The message that this sent to the now corrupt tormentors of his regime is that the end justifies the means. They taught the corrupt that the greatest shield against accountability is power. Get it by any means necessary and use it for impunity. It is called state capture. The use of state power to advance extra-judicial and corrupt ends.
Immediately they won the presidency came the hustler’s jet scandal. Does it surprise anyone that the first act of impropriety and impunity on the part of the jubilee government was directly related to the reason they had run for the presidency in the first place, to scuttle the ICC? Haven’t they, since then, completely scuttled the process through any and all means available to them, all of them extra-judicial? Haven’t the corrupt cartels taken a cue from them about how to use power to circumvent justice? If the fight against corruption and impunity is the political circus he called it, it is because he and his deputy wrote the script. The West Africans say the man who brings a dead rat to his house should not complain when maggots pay him a visit.
A good question to ask is. Hadn’t he been saddled with the curse of the ICC, would Uhuru Kenyatta have successfully fought corruption?
No. He wouldn’t.
First, hadn’t he been saddled with the ICC indictment, Uhuru would never have become president. He would have lacked the motivation to do so. Remember, Uhuru did not originally seek the presidency because he had the motivation, ambition or ability to. He ran for president because Moi told him so. He needed the tragedy of the ICC to see the value of the presidency for himself. Secondly, without the ICC, the tribal coalition that propelled him to power would have been difficult or impossible to form.
But let us assume that he became president without the ICC process. He still would not have successfully fought corruption. Again, because of who he is. It is not possible to find any Kenyan presently who, on his own behalf, on behalf of his family, his and his fathers’’ (biological and political) associates is more invested in the status quo than Uhuru Kenyatta. He is the poster boy of an oligarchy started by his father and entrenched by his political godfather and which he is a captive of. I have made the argument before that if Jomo Kenyatta, Daniel Arap Moi and Mwai Kibaki met to select their successor, all would agree on Uhuru.
Does the Constitution tie his hands as he claims?
There are two ways of looking at this. Uhuru is a sceptic when it comes to the new constitution and his Deputy is an apostate who opposed it. They have a healthy contempt for the Constitution. They are ready to use it as an excuse for their own incompetence. This is an incurable problem, and I suspect is emanates from the earlier discussed investment of Uhuru in the status quo. The only viable proposition was for them not to run for the presidency under a constitution they did not believe in. This is what happened to David Cameron when he lost the Brexit vote. He resigned. He knew it was futile for him to try and implement something that he had opposed. In 2013, we did the opposite, elected Uhuru and Ruto into an office where they were supposed to implement and protect a constitution they did not believe in.

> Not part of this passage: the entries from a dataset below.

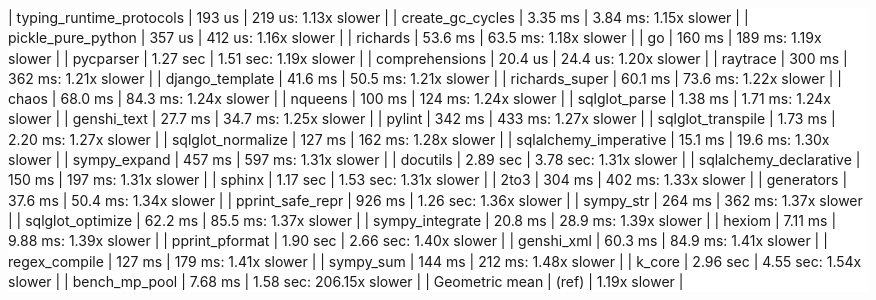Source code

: | typing_runtime_protocols  | 193 us                                                   | 219 us: 1.13x slower                                                     |
| create_gc_cycles          | 3.35 ms                                                  | 3.84 ms: 1.15x slower                                                    |
| pickle_pure_python        | 357 us                                                   | 412 us: 1.16x slower                                                     |
| richards                  | 53.6 ms                                                  | 63.5 ms: 1.18x slower                                                    |
| go                        | 160 ms                                                   | 189 ms: 1.19x slower                                                     |
| pycparser                 | 1.27 sec                                                 | 1.51 sec: 1.19x slower                                                   |
| comprehensions            | 20.4 us                                                  | 24.4 us: 1.20x slower                                                    |
| raytrace                  | 300 ms                                                   | 362 ms: 1.21x slower                                                     |
| django_template           | 41.6 ms                                                  | 50.5 ms: 1.21x slower                                                    |
| richards_super            | 60.1 ms                                                  | 73.6 ms: 1.22x slower                                                    |
| chaos                     | 68.0 ms                                                  | 84.3 ms: 1.24x slower                                                    |
| nqueens                   | 100 ms                                                   | 124 ms: 1.24x slower                                                     |
| sqlglot_parse             | 1.38 ms                                                  | 1.71 ms: 1.24x slower                                                    |
| genshi_text               | 27.7 ms                                                  | 34.7 ms: 1.25x slower                                                    |
| pylint                    | 342 ms                                                   | 433 ms: 1.27x slower                                                     |
| sqlglot_transpile         | 1.73 ms                                                  | 2.20 ms: 1.27x slower                                                    |
| sqlglot_normalize         | 127 ms                                                   | 162 ms: 1.28x slower                                                     |
| sqlalchemy_imperative     | 15.1 ms                                                  | 19.6 ms: 1.30x slower                                                    |
| sympy_expand              | 457 ms                                                   | 597 ms: 1.31x slower                                                     |
| docutils                  | 2.89 sec                                                 | 3.78 sec: 1.31x slower                                                   |
| sqlalchemy_declarative    | 150 ms                                                   | 197 ms: 1.31x slower                                                     |
| sphinx                    | 1.17 sec                                                 | 1.53 sec: 1.31x slower                                                   |
| 2to3                      | 304 ms                                                   | 402 ms: 1.33x slower                                                     |
| generators                | 37.6 ms                                                  | 50.4 ms: 1.34x slower                                                    |
| pprint_safe_repr          | 926 ms                                                   | 1.26 sec: 1.36x slower                                                   |
| sympy_str                 | 264 ms                                                   | 362 ms: 1.37x slower                                                     |
| sqlglot_optimize          | 62.2 ms                                                  | 85.5 ms: 1.37x slower                                                    |
| sympy_integrate           | 20.8 ms                                                  | 28.9 ms: 1.39x slower                                                    |
| hexiom                    | 7.11 ms                                                  | 9.88 ms: 1.39x slower                                                    |
| pprint_pformat            | 1.90 sec                                                 | 2.66 sec: 1.40x slower                                                   |
| genshi_xml                | 60.3 ms                                                  | 84.9 ms: 1.41x slower                                                    |
| regex_compile             | 127 ms                                                   | 179 ms: 1.41x slower                                                     |
| sympy_sum                 | 144 ms                                                   | 212 ms: 1.48x slower                                                     |
| k_core                    | 2.96 sec                                                 | 4.55 sec: 1.54x slower                                                   |
| bench_mp_pool             | 7.68 ms                                                  | 1.58 sec: 206.15x slower                                                 |
| Geometric mean            | (ref)                                                    | 1.19x slower                                                             |
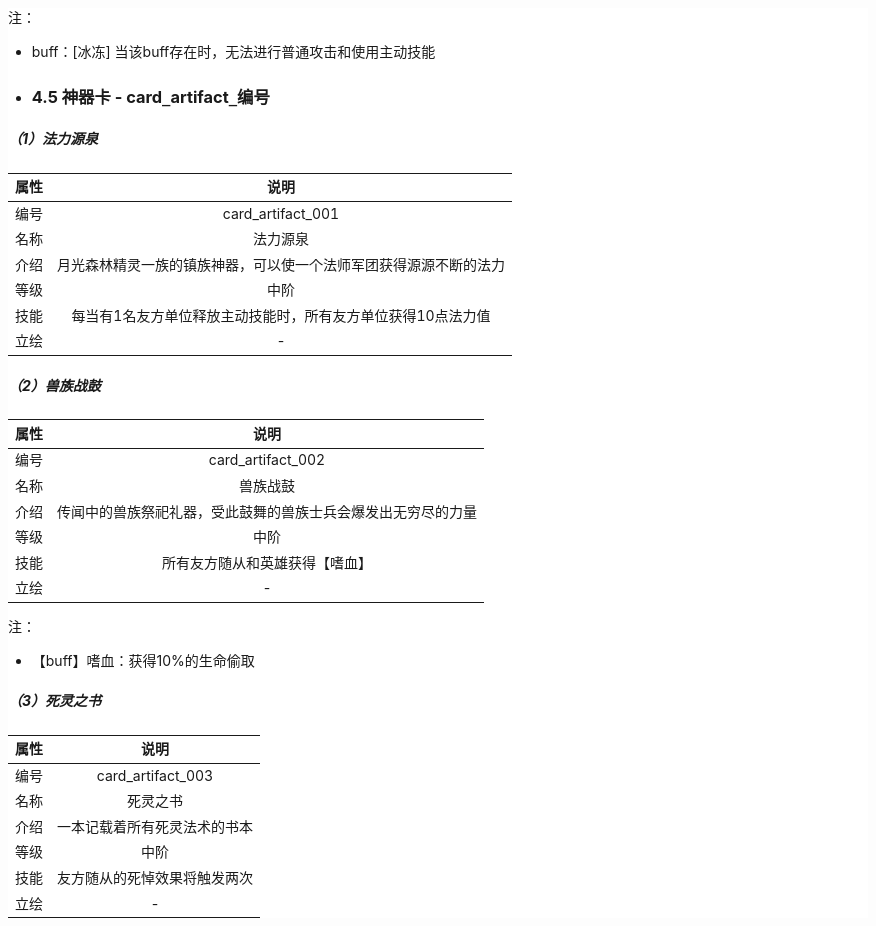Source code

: 注：

- buff：[冰冻] 当该buff存在时，无法进行普通攻击和使用主动技能

- ### 4.5 神器卡 - card`_`artifact`_`编号<div id="shenqi">

##### （1）法力源泉

| 属性 |                             说明                             |
| :--: | :----------------------------------------------------------: |
| 编号 |                      card_artifact_001                       |
| 名称 |                           法力源泉                           |
| 介绍 | 月光森林精灵一族的镇族神器，可以使一个法师军团获得源源不断的法力 |
| 等级 |                             中阶                             |
| 技能 | 每当有1名友方单位释放主动技能时，所有友方单位获得10点法力值  |
| 立绘 |                              -                               |

##### （2）兽族战鼓

| 属性 |                             说明                             |
| :--: | :----------------------------------------------------------: |
| 编号 |                      card_artifact_002                       |
| 名称 |                           兽族战鼓                           |
| 介绍 | 传闻中的兽族祭祀礼器，受此鼓舞的兽族士兵会爆发出无穷尽的力量 |
| 等级 |                             中阶                             |
| 技能 |                所有友方随从和英雄获得【嗜血】                |
| 立绘 |                              -                               |

注：

- 【buff】嗜血：获得10%的生命偷取

##### （3）死灵之书

| 属性 |             说明             |
| :--: | :--------------------------: |
| 编号 |      card_artifact_003       |
| 名称 |           死灵之书           |
| 介绍 | 一本记载着所有死灵法术的书本 |
| 等级 |             中阶             |
| 技能 | 友方随从的死悼效果将触发两次 |
| 立绘 |              -               |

But still, if the constitution is the problem, why hasn’t he proposed amendments that would enable him fight corruption? After all, he did it with the security laws. Whether such amendments would pass or not is not the point, that he has not proposed them means he has not done all he could to fight corruption.
Regardless of what he has done or not done Uhuru cannot run away from who he is. I hope he has learnt his lesson – you can use power to run away from the ICC, but how do you run away from your history, your name and your own shadow?